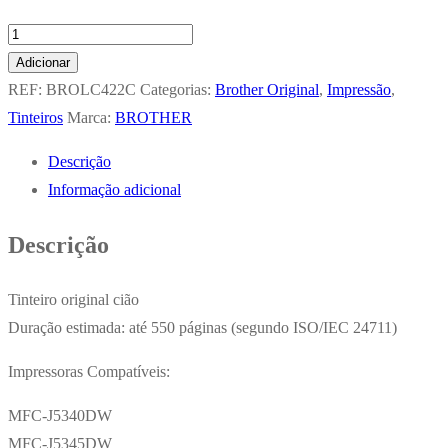
Quantidade
de
Adicionar
Tinteiro
REF:
BROLC422C
Categorias:
Brother Original
,
Impressão
,
Brother
Tinteiros
Marca:
BROTHER
LC422C
Descrição
Azul
Informação adicional
550
Pág.
Descrição
Tinteiro original cião
Duração estimada: até 550 páginas (segundo ISO/IEC 24711)
Impressoras Compatíveis:
MFC-J5340DW
MFC-J5345DW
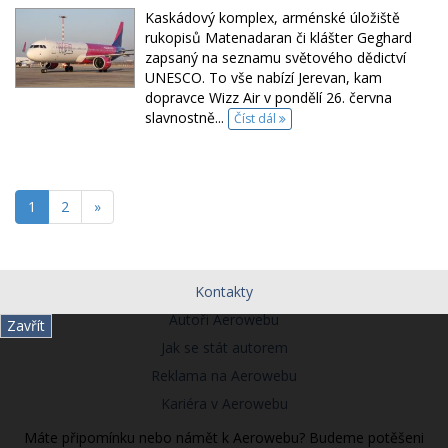
Kaskádový komplex, arménské úložiště
rukopisů Matenadaran či klášter Geghard
zapsaný na seznamu světového dědictví
UNESCO. To vše nabízí Jerevan, kam
dopravce Wizz Air v pondělí 26. června
slavnostně...
Číst dál
1
2
»
Kontakty
Autoři Aerowebu
Zavřít
Jak se stát autorem
Reklama na Aerowebu
Kariéra v Aerowebu
Máte připomínku nebo námět k Aerowebu? Budeme potěšeni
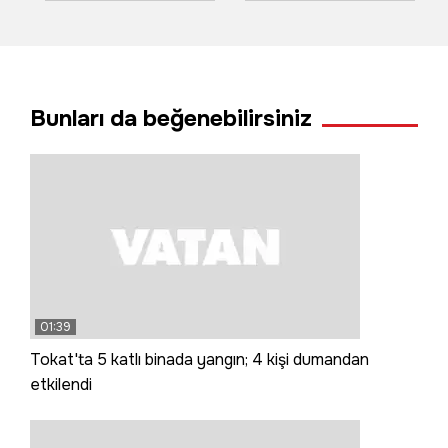
yolu ulaşıma
ekip Süphan’ı
kapandı
fethetti
Bunları da beğenebilirsiniz
01:39
Tokat'ta 5 katlı binada yangın; 4 kişi dumandan
etkilendi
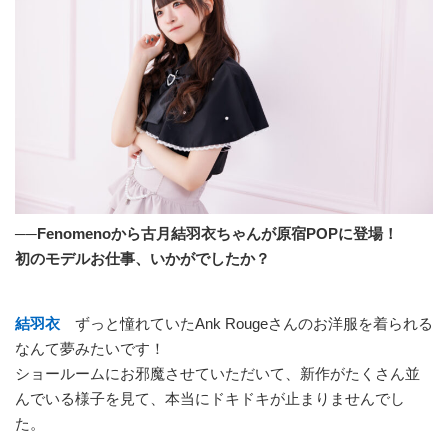
──Fenomenoから古月結羽衣ちゃんが原宿POPに登場！
初のモデルお仕事、いかがでしたか？
結羽衣
ずっと憧れていたAnk Rougeさんのお洋服を着られる
なんて夢みたいです！
ショールームにお邪魔させていただいて、新作がたくさん並
んでいる様子を見て、本当にドキドキが止まりませんでし
た。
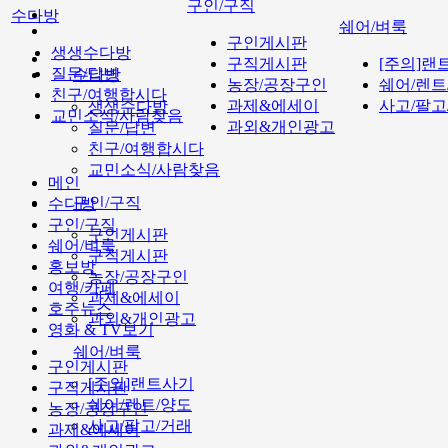
구인/구직
수다방
쉐어/벼룩
구인게시판
생생수다방
구직게시판
[주의]랜
질문/답변
수다방
농장/공장구인
쉐어/렌트
친구/여행합시다
과제&에세이
사고/팔고
생생수다방
교민소식/사람찾음
과외&개인광고
질문/답변
친구/여행합시다
교민소식/사람찾음
메인
구인/구직
수다방
구인/구직
구인게시판
쉐어/벼룩
구직게시판
홍보방
농장/공장구인
여행/카페
과제&에세이
호주뉴스
과외&개인광고
영화 & TV보기
쉐어/벼룩
구인게시판
[주의]랜트사기
구직게시판
쉐어/렌트/양도
농장/공장구인
사고/팔고/거래
과제&에세이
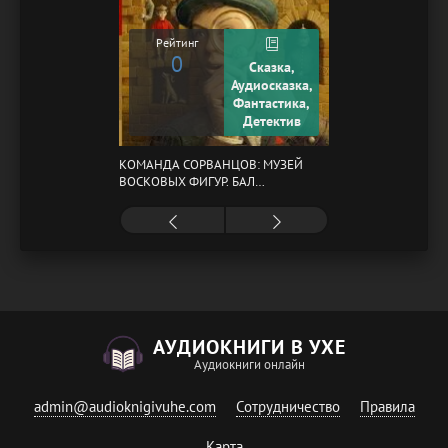
Рейтинг
0
Сказка,
Аудиосказка,
Фантастика,
Детектив
КОМАНДА СОРВАНЦОВ: МУЗЕЙ
ВОСКОВЫХ ФИГУР. БАЛ
ГАЗОВЩИКОВ
АУДИОКНИГИ В УХЕ
Аудиокниги онлайн
admin@audioknigivuhe.com
Сотрудничество
Правила
Карта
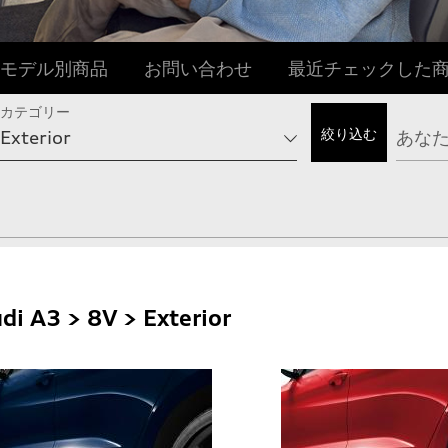
モデル別商品
お問い合わせ
最近チェックした
カテゴリー
di A3 > 8V > Exterior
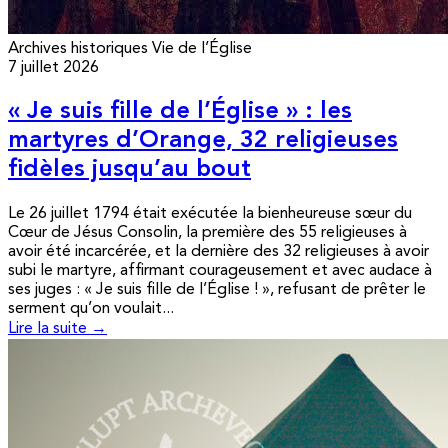
Archives historiques
Vie de l’Église
7 juillet 2026
« Je suis fille de l’Église » : les
martyres d’Orange, 32 religieuses
fidèles jusqu’au bout
Le 26 juillet 1794 était exécutée la bienheureuse sœur du
Cœur de Jésus Consolin, la première des 55 religieuses à
avoir été incarcérée, et la dernière des 32 religieuses à avoir
subi le martyre, affirmant courageusement et avec audace à
ses juges : « Je suis fille de l’Église ! », refusant de prêter le
serment qu’on voulait...
Lire la suite →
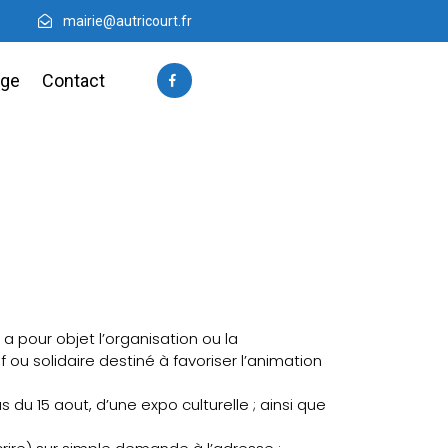
mairie@autricourt.fr
age
Contact
e a pour objet l’organisation ou la
f ou solidaire destiné à favoriser l’animation
du 15 aout, d’une expo culturelle ; ainsi que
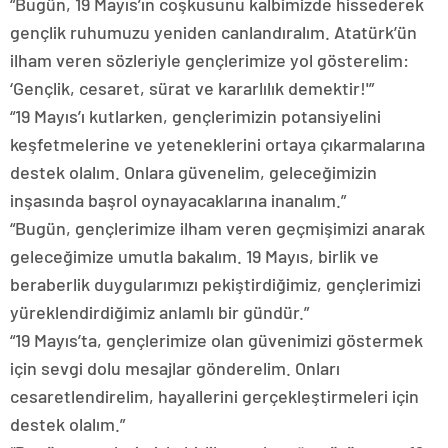
“Bugün, 19 Mayıs’ın coşkusunu kalbimizde hissederek
gençlik ruhumuzu yeniden canlandıralım. Atatürk’ün
ilham veren sözleriyle gençlerimize yol gösterelim:
‘Gençlik, cesaret, sürat ve kararlılık demektir!'”
“19 Mayıs’ı kutlarken, gençlerimizin potansiyelini
keşfetmelerine ve yeteneklerini ortaya çıkarmalarına
destek olalım. Onlara güvenelim, geleceğimizin
inşasında başrol oynayacaklarına inanalım.”
“Bugün, gençlerimize ilham veren geçmişimizi anarak
geleceğimize umutla bakalım. 19 Mayıs, birlik ve
beraberlik duygularımızı pekiştirdiğimiz, gençlerimizi
yüreklendirdiğimiz anlamlı bir gündür.”
“19 Mayıs’ta, gençlerimize olan güvenimizi göstermek
için sevgi dolu mesajlar gönderelim. Onları
cesaretlendirelim, hayallerini gerçekleştirmeleri için
destek olalım.”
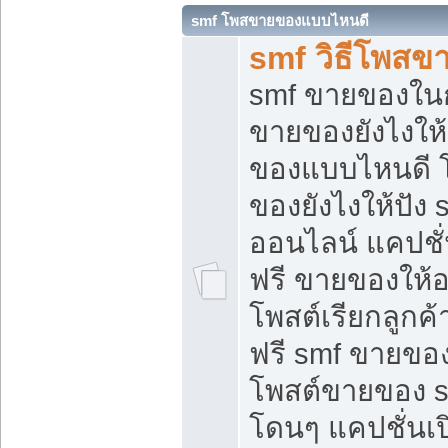
smf โพสขายของแบบไหนดี
smf วิธีโพสข
smf ขายของในกล
ขายของยังไงให้
ของแบบไหนดี 
ของยังไงให้ปัง 
ออนไลน์ แคปชั
ฟรี ขายของให้ออ
โพสต์เรียกลูกค้
ฟรี smf ขายของ
โพสต์ขายของ 
โดนๆ แคปชั่นเปิ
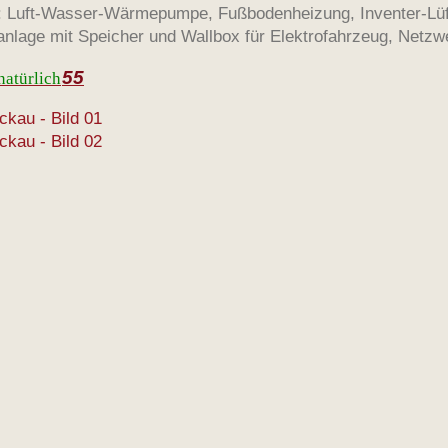
: Luft-Wasser-Wärmepumpe, Fußbodenheizung, Inventer-Lü
anlage mit Speicher und Wallbox für Elektrofahrzeug, Netz
55
natürlich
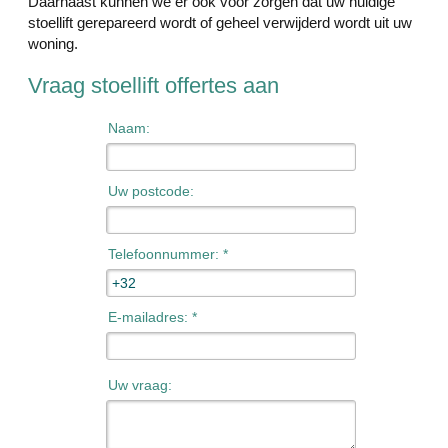
Daarnaast kunnen we er ook voor zorgen dat uw huidige
stoellift gerepareerd wordt of geheel verwijderd wordt uit uw
woning.
Vraag stoellift offertes aan
Naam:
Uw postcode:
Telefoonnummer: *
E-mailadres: *
Uw vraag:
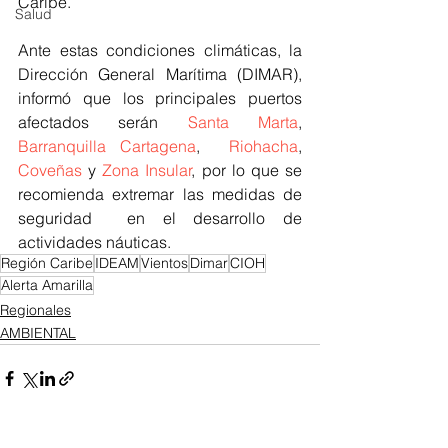
Caribe. 
Salud
Ante estas condiciones climáticas, la 
Dirección General Marítima (DIMAR), 
informó que los principales puertos 
afectados serán
Santa Marta
, 
Barranquilla
Cartagena
,  
Riohacha
, 
Coveñas
 y 
Zona Insular
, por lo que
 se 
recomienda extremar las medidas de 
seguridad  en el desarrollo de 
actividades náuticas.
Región Caribe
IDEAM
Vientos
Dimar
CIOH
Alerta Amarilla
Regionales
AMBIENTAL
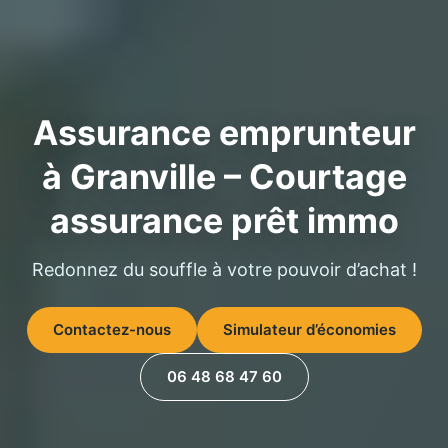
Assurance emprunteur
à Granville – Courtage
assurance prêt immo
Redonnez du souffle à votre pouvoir d’achat !
Contactez-nous
Simulateur d’économies
06 48 68 47 60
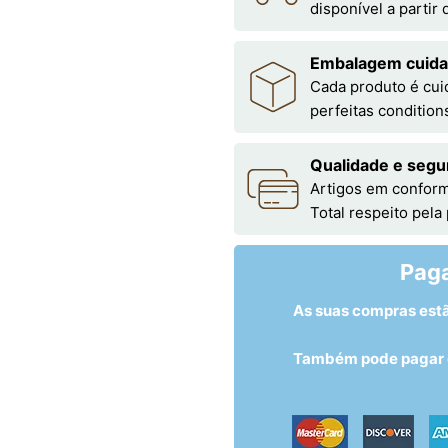
disponível a partir
Embalagem cuid
Cada produto é cu
perfeitas condition
Qualidade e segu
Artigos em conform
Total respeito pela
Pag
As suas compras est
Também pode pagar c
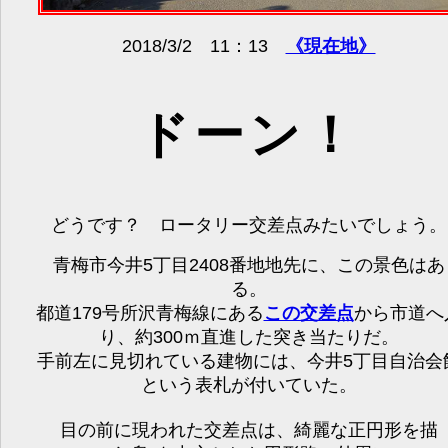
2018/3/2 11：13
《現在地》
ドーン！
どうです？ ロータリー交差点みたいでしょう。
青梅市今井5丁目2408番地地先に、この景色はあ
る。
都道179号所沢青梅線にある
この交差点
から市道へ
り、約300ｍ直進した突き当たりだ。
手前左に見切れている建物には、今井5丁目自治会
という表札が付いていた。
目の前に現われた交差点は、綺麗な正円形を描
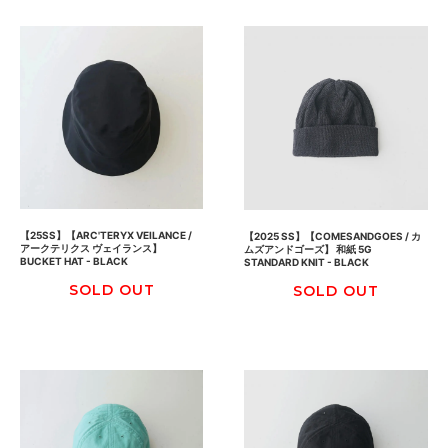
【25SS】【ARC'TERYX VEILANCE /
【2025 SS】【COMESANDGOES / カ
アークテリクス ヴェイランス】
ムズアンドゴーズ】 和紙 5G
BUCKET HAT - BLACK
STANDARD KNIT - BLACK
SOLD OUT
SOLD OUT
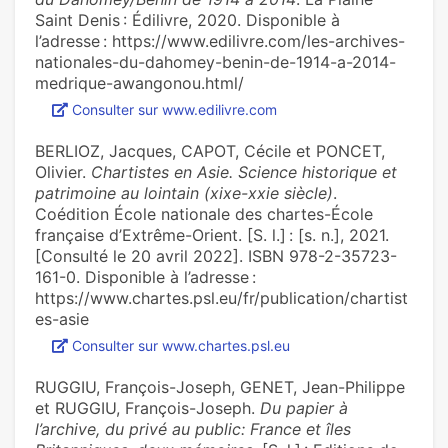
Saint Denis : Édilivre, 2020. Disponible à
l’adresse : https://www.edilivre.com/les-archives-
nationales-du-dahomey-benin-de-1914-a-2014-
medrique-awangonou.html/
Consulter sur www.edilivre.com
BERLIOZ, Jacques, CAPOT, Cécile et PONCET,
Olivier.
Chartistes en Asie. Science historique et
patrimoine au lointain (xixe-xxie siècle)
.
Coédition École nationale des chartes-École
française d’Extrême-Orient. [S. l.] : [s. n.], 2021.
[Consulté le 20 avril 2022]. ISBN 978-2-35723-
161-0. Disponible à l’adresse :
https://www.chartes.psl.eu/fr/publication/chartist
es-asie
Consulter sur www.chartes.psl.eu
RUGGIU, François-Joseph, GENET, Jean-Philippe
et RUGGIU, François-Joseph.
Du papier à
l’archive, du privé au public: France et îles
■ ■ ■ ■
• Instructions to follow
Find each line in the material that contains the word "Disponible" with the same capitalization, and copy those lines.

• Answer to the exercise
Saint Denis : Édilivre, 2020. Disponible à
161-0. Disponible à l’adresse :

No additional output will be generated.